Je voudrais être noir (Véritables variétés verdâtres, 1977)
Faire du Jazz, du jazz, du jazz ! Voilà ce qui t’a toujours tourmenté. Ce que tu avais commencé avec Métronomie, tu le poursuis ici, notamment avec ton ouverture (Ouessant), long morceau sans parole et très fusion. Toutefois tu teintes d’autant plus cet album d’un son américain, en étant à la fois funk et glam. Ce mélange assez incongru semble un vrai parti pris artistique et ironique. De toute façon tu n’aimes pas prendre les choses au sérieux, alors autant rire ! Et les textes de tes chansons sont souvent le témoignage de cette envie de plaisanter. Là où on s’attend à de la « variété verdâtre », autant dire « variétoche », voire de la reprise de standard, tu vires au rock, aux arrangements extrêmement complexes et maîtrisés. On passe du glam-rock (Mashed Potatoes), au mélodique Valentin, en passant par l’énergique Sud express, retour ironique sur ton tube Le sud (ou plutôt South), où cette fois la tristesse contemplative se transforme en rage explosive. Dans cet album les morceaux sont longs, avec beaucoup de place aux instruments, aux solos, à tes amis musiciens. Tu fais ainsi l’antithèse de ce que tu annonces. C’est un refus frontal de ce que tu as pu être dans les années 60, ou du moins ce à quoi on t’a rattaché. D’où la pochette très comique, très cartoonesque, avec un Nino attaqué par la variété de tout côté. De plus cet album est de nouveau un hommage à la musique que tu aimes, en témoigne le titre Ah les américains. Avec ces variétés verdâtres tu nous fais voyager, tu nous promènes de la comptine au jazz, de la musique de cabaret au hard-rock, en nous rappelant le blues.

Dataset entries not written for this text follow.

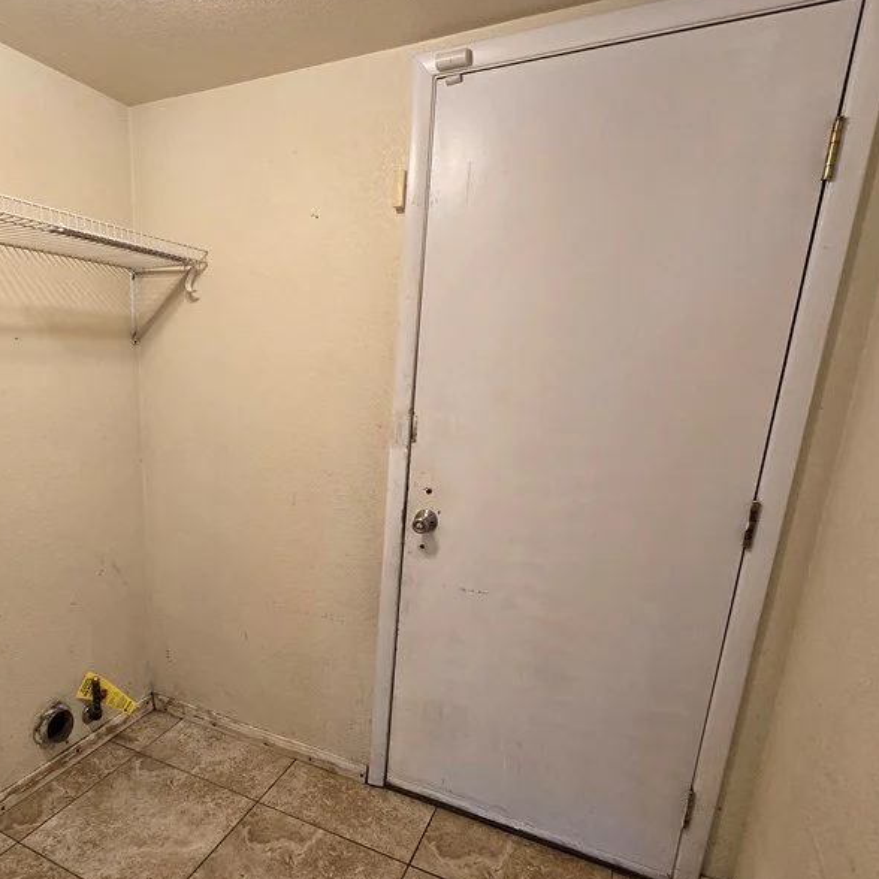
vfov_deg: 74.2
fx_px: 575
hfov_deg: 72.0
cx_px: 274
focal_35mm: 20
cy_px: 517
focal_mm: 2.2
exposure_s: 1/60
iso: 125
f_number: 2.2
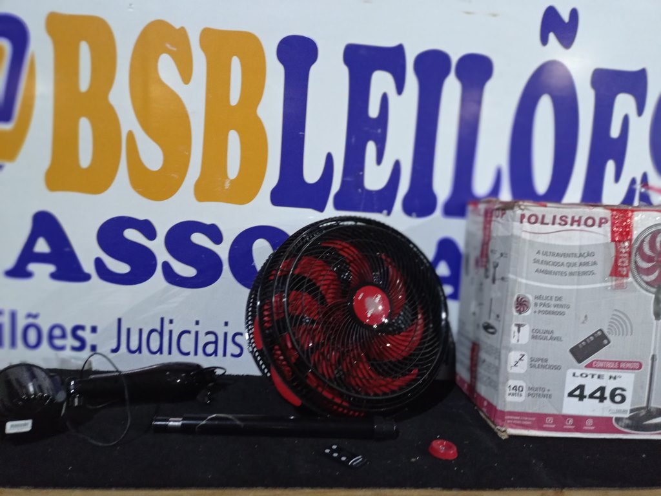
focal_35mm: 28
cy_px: 248
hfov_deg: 63.4
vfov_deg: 49.7
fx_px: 535
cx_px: 330
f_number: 1.79
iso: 575
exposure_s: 1/24
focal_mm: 4.7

Welcome to my nightmare (Blanat, 1979)
Quelle claque !! On lâche les guitares ! Même si l’aspect très progressif est toujours présent, cet album est une explosion. Dès l’introduction on a l’impression d’écouter du Black Sabbath, avant un retour à la naissance des Leggs avec un incroyable Little Lili. Cet album c’est vraiment toi. Même si ça chante essentiellement en anglais, il y a aussi du français et de l’italien. On a l’impression d’un patchwork Ferrer. Toutes tes influences et tout ton style semblent être là. Il y a le très gothique Bloody Flamenco, sorte de relecture d’Alice Cooper, avec une rupture prodigieuse. Il y a l’incroyable Fallen Angels avec ses grosses guitares saturées. Et il y a LE chef d’œuvre : L’arbre noir. Riff de guitare sèche parfait, paroles magnifiques, et incroyable solo de guitare de Micky qui n’en finit plus. Pendant 5 minutes, on a l’impression d’écouter ton Free Bird à toi. Cet album, que tu as enregistré en 1976, et qui a failli ne pas sortir avant de voir le jour en 79, sera un échec commercial. Et pourtant quelle réussite artistique ! C’est avec cet album que je t’ai vraiment connu, c’est avec lui que tu es un peu rentré dans mon cœur. Désormais cela fait 20 ans que tu es parti, et il y a 20 ans c’est moi qui naissait. Mais à chaque fois que je décide d’écouter l’un de tes albums, à chaque fois que j’entends le saphir de ma platine gratter mes vieux vinyles, je me dis que même si toi tu es parti, ta musique est éternelle.